[Records contained in a dataset]
-- Opening Marker --
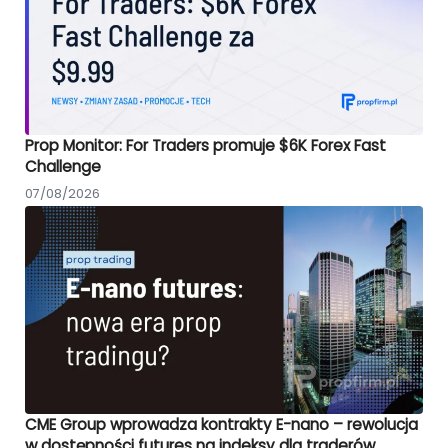
Prop Monitor: For Traders promuje $6K Forex Fast
Challenge
07/08/2026
CME Group wprowadza kontrakty E-nano – rewolucja
w dostępności futures na indeksy dla traderów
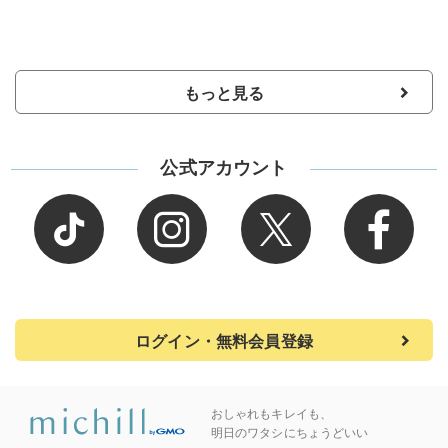
もっと見る
公式アカウント
ログイン・無料会員登録
おしゃれもキレイも、
明日のワタシにちょうどいい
-- Closing Marker --
* To-do item
What the answer needs is every line from the one with "CME Group wprowadza" through the last line of the data, reproduced word for word and with pictures omitted.

* Finished task
CME Group wprowadza kontrakty E-nano – rewolucja
w dostępności futures na indeksy dla traderów
もっと見る
公式アカウント
ログイン・無料会員登録
おしゃれもキレイも、
明日のワタシにちょうどいい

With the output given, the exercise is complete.